Track: Machine Learning
Abstract
As the world moves towards renewable energy sources, solar energy is becoming more widely recognized. This impacts photovoltaic (PV) panel prices, which requires deeper analysis to shape strategic planning. This paper fills a gap in PV panel price forecasting by utilizing machine learning models for multivariate time series forecasting, offering a more robust, comprehensive, and adaptable approach. Based on literature review, feature analysis, and linear regression, PV panel prices factors were identified, and data was collected. The dataset consists of 26 monthly time series features covering January 2018 to July 2023. The study's methodology consists of two phases: Phase I involves applying machine learning models (CNN, KNN, Random Forest, SVR, XGBoost) to forecast prices, resulting in the selection of the Random Forest model as the most effective based on performance metrics and comprehensive evaluations.

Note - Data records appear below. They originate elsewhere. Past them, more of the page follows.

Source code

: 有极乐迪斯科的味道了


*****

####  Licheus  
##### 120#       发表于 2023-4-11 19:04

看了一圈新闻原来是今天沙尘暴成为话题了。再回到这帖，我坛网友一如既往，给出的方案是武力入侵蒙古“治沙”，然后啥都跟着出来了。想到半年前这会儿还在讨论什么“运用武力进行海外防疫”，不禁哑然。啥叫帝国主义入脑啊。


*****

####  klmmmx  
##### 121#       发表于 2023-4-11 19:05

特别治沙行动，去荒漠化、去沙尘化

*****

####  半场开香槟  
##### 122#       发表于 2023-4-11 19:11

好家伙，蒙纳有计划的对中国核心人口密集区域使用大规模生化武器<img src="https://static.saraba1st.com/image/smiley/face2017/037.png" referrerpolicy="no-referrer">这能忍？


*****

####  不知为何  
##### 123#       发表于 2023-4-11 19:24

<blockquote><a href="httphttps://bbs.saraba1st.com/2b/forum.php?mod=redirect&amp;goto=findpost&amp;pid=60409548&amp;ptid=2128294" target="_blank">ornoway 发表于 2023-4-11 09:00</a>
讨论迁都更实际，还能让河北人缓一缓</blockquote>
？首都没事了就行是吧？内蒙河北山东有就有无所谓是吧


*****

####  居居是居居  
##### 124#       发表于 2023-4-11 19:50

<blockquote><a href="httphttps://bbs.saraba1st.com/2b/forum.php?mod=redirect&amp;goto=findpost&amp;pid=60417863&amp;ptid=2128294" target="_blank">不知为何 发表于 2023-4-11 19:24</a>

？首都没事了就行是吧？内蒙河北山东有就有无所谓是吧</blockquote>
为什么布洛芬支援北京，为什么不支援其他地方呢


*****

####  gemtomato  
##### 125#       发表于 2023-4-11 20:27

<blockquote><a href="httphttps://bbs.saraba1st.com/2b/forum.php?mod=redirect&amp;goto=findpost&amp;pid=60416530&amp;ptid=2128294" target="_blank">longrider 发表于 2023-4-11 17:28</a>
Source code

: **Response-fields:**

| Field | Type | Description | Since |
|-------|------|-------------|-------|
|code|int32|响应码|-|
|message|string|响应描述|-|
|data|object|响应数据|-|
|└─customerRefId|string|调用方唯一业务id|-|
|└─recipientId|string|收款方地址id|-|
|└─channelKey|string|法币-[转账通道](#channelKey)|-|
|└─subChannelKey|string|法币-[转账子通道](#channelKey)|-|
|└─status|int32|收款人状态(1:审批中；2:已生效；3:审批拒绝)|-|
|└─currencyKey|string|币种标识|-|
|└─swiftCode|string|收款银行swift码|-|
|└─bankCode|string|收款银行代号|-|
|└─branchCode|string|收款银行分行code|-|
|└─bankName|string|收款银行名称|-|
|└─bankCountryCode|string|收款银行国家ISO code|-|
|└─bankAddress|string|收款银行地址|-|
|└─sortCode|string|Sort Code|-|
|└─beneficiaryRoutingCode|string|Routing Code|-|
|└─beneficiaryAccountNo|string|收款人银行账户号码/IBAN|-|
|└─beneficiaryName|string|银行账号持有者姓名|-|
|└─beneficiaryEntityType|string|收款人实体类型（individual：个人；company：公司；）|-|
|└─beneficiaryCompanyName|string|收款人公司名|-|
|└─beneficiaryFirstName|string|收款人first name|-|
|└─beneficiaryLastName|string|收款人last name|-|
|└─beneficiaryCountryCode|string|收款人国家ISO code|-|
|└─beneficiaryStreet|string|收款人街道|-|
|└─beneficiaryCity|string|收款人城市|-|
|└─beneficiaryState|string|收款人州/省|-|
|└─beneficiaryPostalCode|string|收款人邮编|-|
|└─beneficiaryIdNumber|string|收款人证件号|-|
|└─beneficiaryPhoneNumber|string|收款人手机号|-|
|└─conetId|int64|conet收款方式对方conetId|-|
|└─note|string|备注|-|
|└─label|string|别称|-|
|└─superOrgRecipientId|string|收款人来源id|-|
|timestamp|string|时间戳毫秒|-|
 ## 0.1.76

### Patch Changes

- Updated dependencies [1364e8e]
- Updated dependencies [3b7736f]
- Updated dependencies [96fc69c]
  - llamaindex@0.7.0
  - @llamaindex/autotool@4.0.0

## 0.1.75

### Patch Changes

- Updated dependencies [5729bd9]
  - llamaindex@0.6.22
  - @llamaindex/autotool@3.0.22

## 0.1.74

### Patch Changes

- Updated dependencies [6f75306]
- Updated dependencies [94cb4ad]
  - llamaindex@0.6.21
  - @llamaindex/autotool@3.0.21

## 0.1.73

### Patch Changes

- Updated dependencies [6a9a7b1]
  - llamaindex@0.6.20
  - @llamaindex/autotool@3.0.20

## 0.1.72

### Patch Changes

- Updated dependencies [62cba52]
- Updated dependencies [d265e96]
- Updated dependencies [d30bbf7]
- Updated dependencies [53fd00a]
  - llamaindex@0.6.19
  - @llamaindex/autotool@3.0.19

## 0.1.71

Phase II utilizes the aforementioned model, along with forecasted features from the SARIMA model, to predict future PV panel prices. Forecasts indicate a stabilized PV panel market for 36 months from July 2023, with slight price fluctuations. This stabilization hypothesis aligns with other research findings, suggesting industry agreement. As the solar industry is dynamic, regular market analyses and model calibrations are essential.Overall, the research enhances the understanding of solar energy price time series forecasting, merging data gaps, and outlining pivotal price-influencing factors, offering stakeholders direction towards a sustainable energy future. Recommendations include using a broader dataset, improving methodology, exploring more models, applying a hybrid model, and continually updating forecasting methods in alignment with industry dynamics.